La Chiesa del “Kopimismo”
11 gennaio 2012
Scaricare da Internet film, musica e ogni genere di file per molti è un diritto, ma per altri è addirittura un credo. Nel 2010 in Svezia, infatti, un gruppo dikopimi (da copy me, letteralmente copiami), adepti del culto del libero copiare, hanno fatto espressa richiesta al governo di riconoscere la loro fede come religione ufficiale. Dopo due tentativi falliti, oggi La Kammarkollegiet, cioè l’organo statale per la registrazione delle comunità religiose, riconosce ufficialmente la Church of Kopimism, la Chiesa del Kopimismo, fondata da Isak Gerson, studente di Filosofia.
Per la Chiesa del Kopimismo «l’informazione è sacra» e condividerla o copiarla deve essere considerato un sacramento. I kopimi sono più di 3.000 e dall’approvazione del loro credo aumentano a vista d’occhio. La religione che nasce in Svezia vanta già numerose adesioni in tutto il mondo. Sul sito ufficiale sono indicati i link di riferimento ai siti dei kopimi di altri Paesi, tra cui quelli americani, canadesi, francesi, russi. Il logo è Ctrl+C e Ctrl+V (copia e incolla) ed è caldamente consigliata la diffusione e l’utilizzo libero, ovviamente.
In Svezia è facile ottenere il riconoscimento di una nuova religione, in particolare da quando, nel 2000, la Chiesa di Svezia non è più religione di Stato.
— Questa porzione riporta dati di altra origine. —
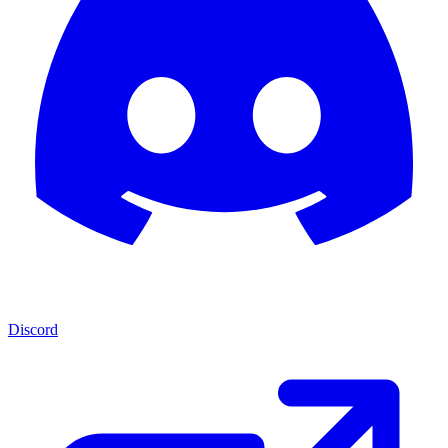
Discord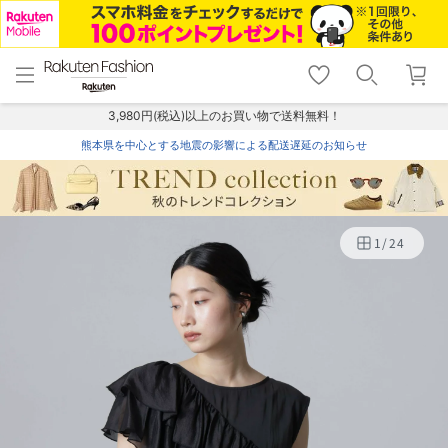
menu
home
search
favorite_border
shopping_cart
lock_outline
メニュー
トップ
検索
お気に入り
カート
ログイン
3,980円(税込)以上のお買い物で送料無料！
熊本県を中心とする地震の影響による配送遅延のお知らせ
1
/
24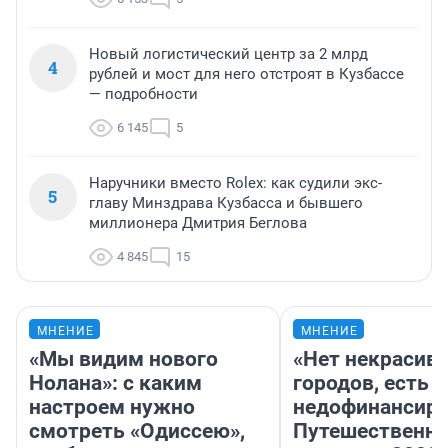
Новый логистический центр за 2 млрд
4
рублей и мост для него отстроят в Кузбассе
— подробности
6 145
5
Наручники вместо Rolex: как судили экс-
5
главу Минздрава Кузбасса и бывшего
миллионера Дмитрия Беглова
4 845
15
МНЕНИЕ
МНЕНИЕ
«Мы видим нового
«Нет некрасив
Нолана»: с каким
городов, есть
настроем нужно
недофинансиро
смотреть «Одиссею»,
Путешественн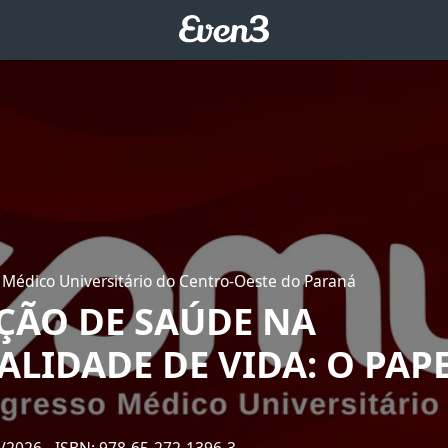
 Médico Universitário do Centro-Oeste do Paraná
ÃO DE SAÚDE NA
LIDADE DE VIDA: O PAP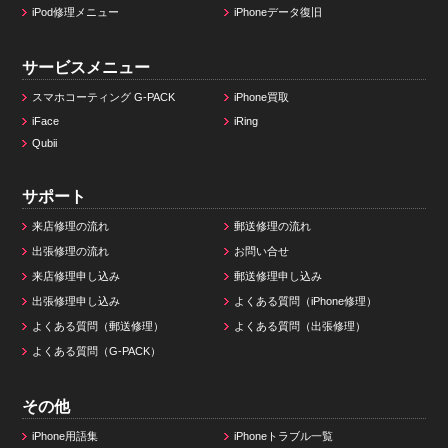
iPod修理メニュー
iPhoneデータ復旧
サービスメニュー
スマホコーティング G-PACK
iPhone買取
iFace
iRing
Qubii
サポート
来店修理の流れ
郵送修理の流れ
出張修理の流れ
お問い合せ
来店修理申し込み
郵送修理申し込み
出張修理申し込み
よくある質問（iPhone修理）
よくある質問（郵送修理）
よくある質問（出張修理）
よくある質問（G-PACK）
その他
iPhone用語集
iPhoneトラブル一覧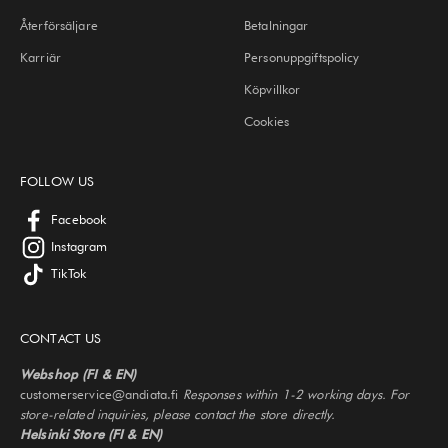
Återförsäljare
Betalningar
Karriär
Personuppgiftspolicy
Köpvillkor
Cookies
FOLLOW US
Facebook
Instagram
TikTok
CONTACT US
Webshop (FI & EN)
customerservice@andiata.fi
Responses within 1-2 working days. For
store-related inquiries, please contact the store directly.
Helsinki Store (FI & EN)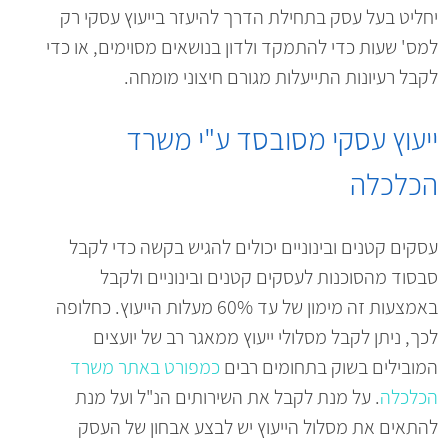
יחליט בעל עסק בתחילת הדרך להיעזר בייעוץ עסקי רק
למס' שעות כדי להתמקד ולדון בנושאים מסוימים, או כדי
לקבל רעיונות התייעלות מגורם חיצוני מומחה.
ייעוץ עסקי מסובסד ע"י משרד
הכלכלה
עסקים קטנים ובינוניים יכולים להגיש בקשה כדי לקבל
סבסוד מהסוכנות לעסקים קטנים ובינוניים ולקבל
באמצעות זה מימון של עד 60% מעלות הייעוץ. כחלופה
לכך, ניתן לקבל מסלולי ייעוץ ממאגר רב של יועצים
המובילים בשוק בתחומים רבים
כמפורט באתר משרד
הכלכלה
. על מנת לקבל את השירותים הנ"ל ועל מנת
להתאים את מסלול הייעוץ יש לבצע אבחון של העסק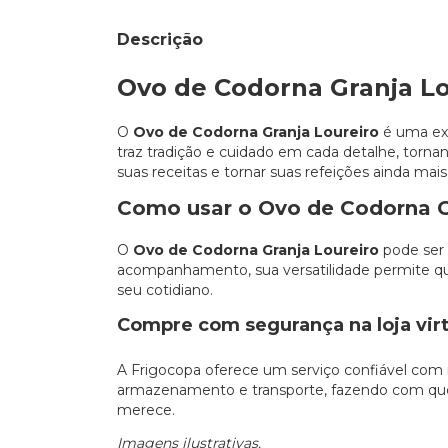
Descrição
Ovo de Codorna Granja Lo
O
Ovo de Codorna Granja Loureiro
é uma exc
traz tradição e cuidado em cada detalhe, torna
suas receitas e tornar suas refeições ainda mais
Como usar o Ovo de Codorna Gr
O
Ovo de Codorna Granja Loureiro
pode ser u
acompanhamento, sua versatilidade permite que
seu cotidiano.
Compre com segurança na loja virt
A Frigocopa oferece um serviço confiável com
armazenamento e transporte, fazendo com que
merece.
Imagens ilustrativas.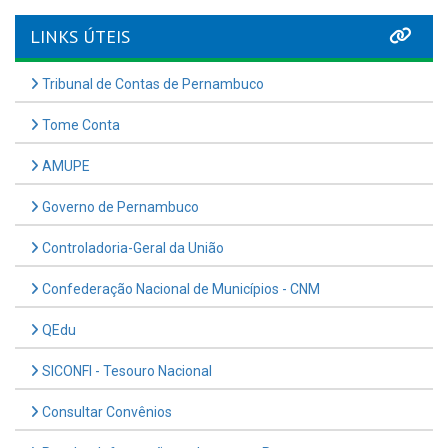
LINKS ÚTEIS
Tribunal de Contas de Pernambuco
Tome Conta
AMUPE
Governo de Pernambuco
Controladoria-Geral da União
Confederação Nacional de Municípios - CNM
QEdu
SICONFI - Tesouro Nacional
Consultar Convênios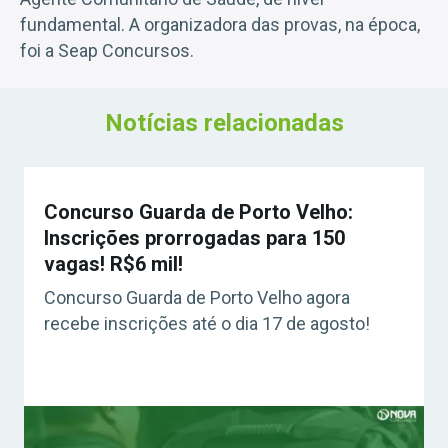
fundamental. A organizadora das provas, na época,
foi a Seap Concursos.
Notícias relacionadas
Concurso Guarda de Porto Velho:
Inscrições prorrogadas para 150
vagas! R$6 mil!
Concurso Guarda de Porto Velho agora
recebe inscrições até o dia 17 de agosto!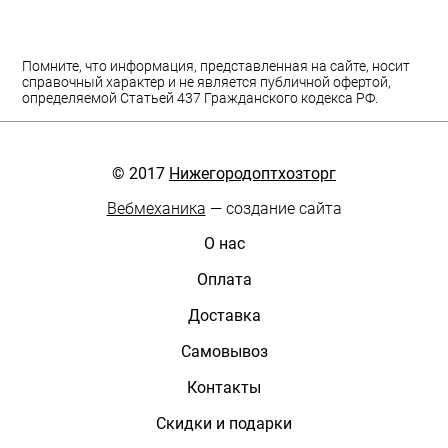
Помните, что информация, представленная на сайте, носит
справочный характер и не является публичной офертой,
определяемой Статьей 437 Гражданского кодекса РФ.
© 2017
Нижегородоптхозторг
Вебмеханика
— создание сайта
О нас
Оплата
Доставка
Самовывоз
Контакты
Скидки и подарки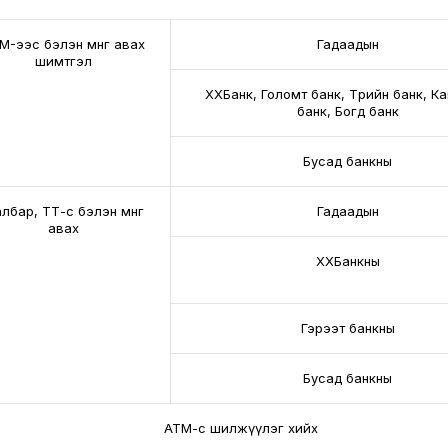
M-ээс бэлэн мөнгө авах
Гадаадын
шимтгэл
ХХБанк, Голомт банк, Төрийн банк, К
банк, Богд банк
Бусад банкны
лбар, ТТ-өөс бэлэн мөнгө
Гадаадын
авах
ХХБанкны
Гэрээт банкны
Бусад банкны
АТМ-с шилжүүлэг хийх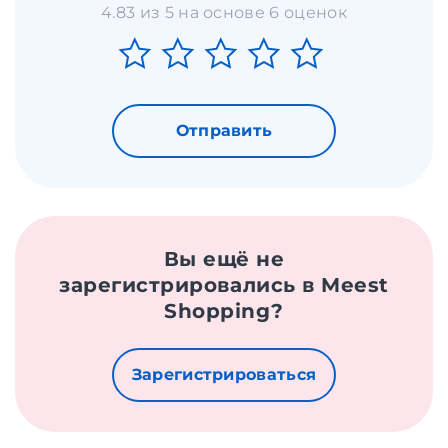
4.83 из 5 на основе 6 оценок
Отправить
Вы ещё не
зарегистрировались в Meest
Shopping?
Зарегистрироваться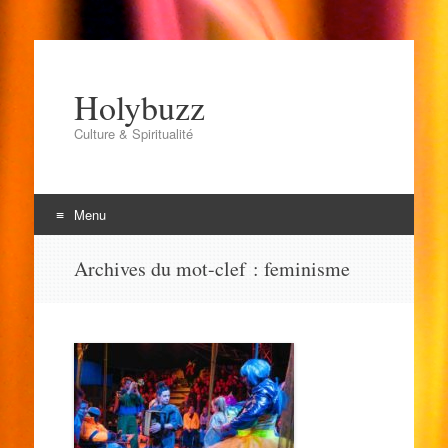
Holybuzz
Culture & Spiritualité
Menu
Aller
Archives du mot-clef :
feminisme
au
contenu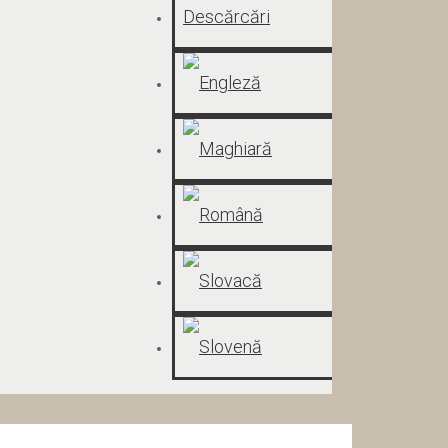
Descărcări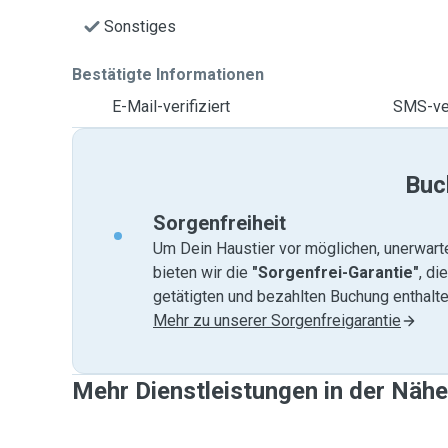
Sonstiges
Bestätigte Informationen
E-Mail-verifiziert
SMS-ver
Buc
Sorgenfreiheit
Um Dein Haustier vor möglichen, unerwart
bieten wir die
"Sorgenfrei-Garantie"
, di
getätigten und bezahlten Buchung enthalten
Mehr zu unserer Sorgenfreigarantie
Mehr Dienstleistungen in der Nähe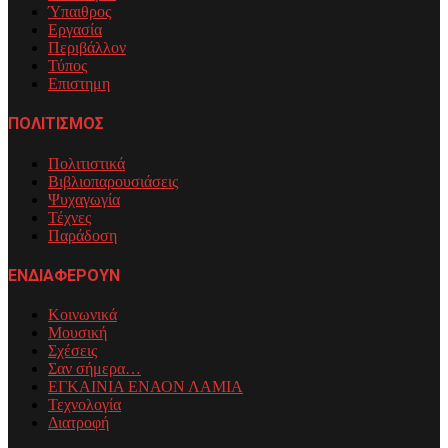
Ύπαιθρος
Εργασία
Περιβάλλον
Τύπος
Επιστημη
ΠΟΛΙΤΙΣΜΟΣ
Πολιτιστικά
Βιβλιοπαρουσιάσεις
Ψυχαγωγία
Τέχνες
Παράδοση
ΕΝΔΙΑΦΕΡΟΥΝ
Κοινωνικά
Μουσική
Σχέσεις
Σαν σήμερα…
ΕΓΚΑΙΝΙΑ ΕΝΑΟΝ ΛΑΜΙΑ
Τεχνολογία
Διατροφή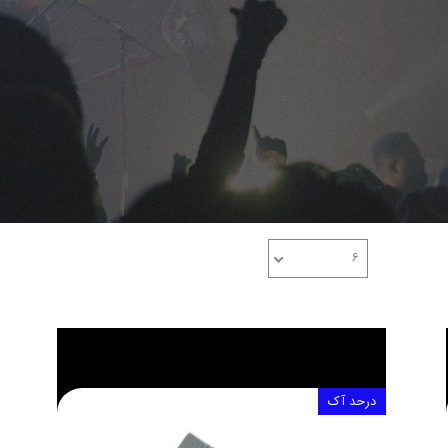
۶
تعداد نمایش
درحد آک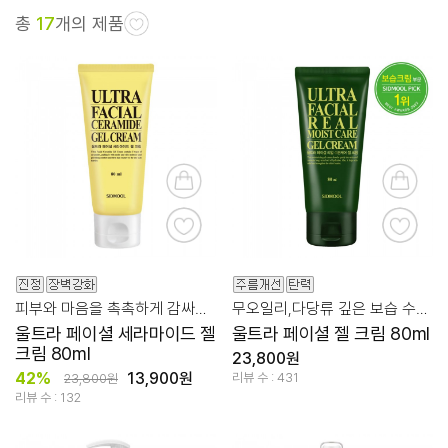
총
17
개의 제품
피부와 마음을 촉촉하게 감싸드리는
무오일리,다당류 깊은 보습 수분 보습 젤 크림
울트라 페이셜 세라마이드 젤
울트라 페이셜 젤 크림 80ml
크림 80ml
23,800원
42%
13,900원
리뷰 수 : 431
23,800원
리뷰 수 : 132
E’ rischiesta solamente la registrazione di un’organizzazione che svolga attività religiosa, ma non è compito poi del governo valutarne la natura. Non bisogna pensare che questa sia una mera provocazione, come può essere il Pastafarianesimo o l’Invisibile Unicorno Rosa. In realtà è molto di più. Le leggi svedesi riguardo al file sharing sono particolarmente restrittive e prevedono pene severe per chi scarica o condivide in rete materiale coperto da diritto d’autore. Sono altrettanto severe però le leggi sullaprivacy, perciò il materiale scaricato da un adepto del Kopimismo, essendo sacro e privato, non può essere considerato prova di pirateria. Con questo cavillo i kopimi, strettamente legati al Partito dei Pirati, strenui difensori del diritto al copyleft, sperano di raggirare la legge contro la pirateria e rendere più libera la navigazione in rete. Il fondatore Isak Gerson è convinto che questa decisione li ha «rafforzati molto e che sia possibile andare avanti». Dichiara inoltre in un’intervista rilasciata al giornale svedese The Local: «C’è ancora tanta gente preoccupata di finire in prigione per la copia di un file o per un remix. Mi auguro che grazie al Kopimismo tutto questo possa cambiare».
Mentre in Svezia si trovano singolari escamotage per liberalizzare il file sharing, negli USA pare invece sia alle battute finale il SOPA (Stop Online Piracy Act), la ferrea proposta di legge anti-pirateria in discussione al Parlamento da maggio del 2011. Fortemente sostenuta da case discografiche, cinematografiche e farmaceutiche, la legge propone un’azione legale contro chi viola il diritto d’autore – in primis i siti Internet – con una pena che può arrivare fino a cinque anni di carcere. Già sono pronte azioni di protesta da parte di Google, Wikipedia, Amazon, PayPal, riunite nel NetCoalition, gruppo di società del settore che sta spingendo contro una proposta che – secondo loro – limiterebbe la libertà in rete.
Sembra che una delle discussioni più animate negli ultimi tempi sia a buon diritto il mondo di Internet: la lotta tra copyright e copyleft che tocca interessi commerciali con cifre da capogiro; leggi-bavaglio o presunte tali che entrano nelle campagne elettorali; discussioni infinite sui danni o sui benefici provocati dai Social Network; movimenti che nascono e si sviluppano grazie alle rete in paesi culturalmente e politicamente repressi.
Senza cadere preda di facile demagogia, l’avvocato Guido Scorza, esperto di diritto informatico, ricorda semplicemente che, prima di ogni cosa, l’accesso alla rete è un diritto umano. Da oggi sappiamo che è anche un sacramento. Allora, parafrasando un immaginario sant’Agostino moderno, non possiamo che recitare: «Copia e fa’ quel che vuoi».